Twenty years after U.S.-led forces toppled Saddam Hussein’s regime, Iraq remains scarred by warfare innovations that continue to endanger civilians. The use of depleted uranium (DU) munitions and cluster bombs during intense urban combat has left a harrowing environmental legacy, with cancer rates near former battlefields reportedly doubling since 2003 according to Iraqi health surveys.
Once the cradle of Mesopotamia’s ancient civilizations, areas like Basra and Fallujah now grapple with over 3,000 square kilometers of suspected contaminated land. The UN estimates 10.8 million unexploded ordnances (UXOs) remain buried nationwide, delaying infrastructure projects and farmland rehabilitation.
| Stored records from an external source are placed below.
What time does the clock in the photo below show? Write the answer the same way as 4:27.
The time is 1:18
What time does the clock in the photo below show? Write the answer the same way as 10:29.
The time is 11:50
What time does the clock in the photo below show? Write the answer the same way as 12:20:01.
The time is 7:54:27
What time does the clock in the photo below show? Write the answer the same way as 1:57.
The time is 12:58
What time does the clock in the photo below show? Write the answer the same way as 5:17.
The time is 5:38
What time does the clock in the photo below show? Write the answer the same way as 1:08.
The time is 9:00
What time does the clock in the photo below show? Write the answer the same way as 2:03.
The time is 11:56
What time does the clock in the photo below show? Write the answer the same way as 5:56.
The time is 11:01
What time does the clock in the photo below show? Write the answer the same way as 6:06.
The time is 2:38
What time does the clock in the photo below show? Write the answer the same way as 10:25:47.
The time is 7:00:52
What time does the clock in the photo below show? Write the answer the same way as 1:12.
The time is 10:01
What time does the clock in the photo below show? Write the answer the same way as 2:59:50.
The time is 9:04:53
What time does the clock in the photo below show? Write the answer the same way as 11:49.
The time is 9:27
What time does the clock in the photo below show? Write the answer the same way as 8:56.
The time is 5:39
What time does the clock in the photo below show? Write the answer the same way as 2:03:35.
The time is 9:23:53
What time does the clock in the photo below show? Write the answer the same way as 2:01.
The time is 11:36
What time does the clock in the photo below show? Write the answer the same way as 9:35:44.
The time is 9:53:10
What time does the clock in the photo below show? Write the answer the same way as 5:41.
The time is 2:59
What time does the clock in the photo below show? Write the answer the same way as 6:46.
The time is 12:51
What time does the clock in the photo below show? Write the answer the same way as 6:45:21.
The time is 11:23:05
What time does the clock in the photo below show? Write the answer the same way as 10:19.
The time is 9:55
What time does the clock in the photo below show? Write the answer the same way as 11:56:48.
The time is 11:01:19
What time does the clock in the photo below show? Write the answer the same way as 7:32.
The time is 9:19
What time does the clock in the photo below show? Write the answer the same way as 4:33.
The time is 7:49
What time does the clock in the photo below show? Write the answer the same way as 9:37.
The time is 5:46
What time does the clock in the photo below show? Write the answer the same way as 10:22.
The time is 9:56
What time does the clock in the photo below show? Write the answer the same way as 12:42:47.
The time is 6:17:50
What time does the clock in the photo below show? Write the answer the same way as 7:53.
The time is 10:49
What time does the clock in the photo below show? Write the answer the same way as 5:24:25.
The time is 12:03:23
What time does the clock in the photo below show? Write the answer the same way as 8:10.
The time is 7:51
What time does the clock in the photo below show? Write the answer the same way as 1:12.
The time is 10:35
\"Every soccer field-sized patch takes 3 weeks to clear safely,\" says demining expert Amina Farhad of The HALO Trust. \"Children born after the war are inheriting health complications we’re only beginning to understand.\"
As global powers debate accountability, young activists like 24-year-old Baghdad native Zainab Al-Khashali are leveraging TikTok campaigns (#ClearTheDebris) to demand multinational cleanup funding. \"This isn’t ancient history – our generation drinks water from the same poisoned rivers,\" she explains in a viral video viewed 2.7 million times.
The crisis underscores broader questions about modern combat’s long-term human costs – a lesson resonating with youth-led peace movements from Ukraine to Myanmar.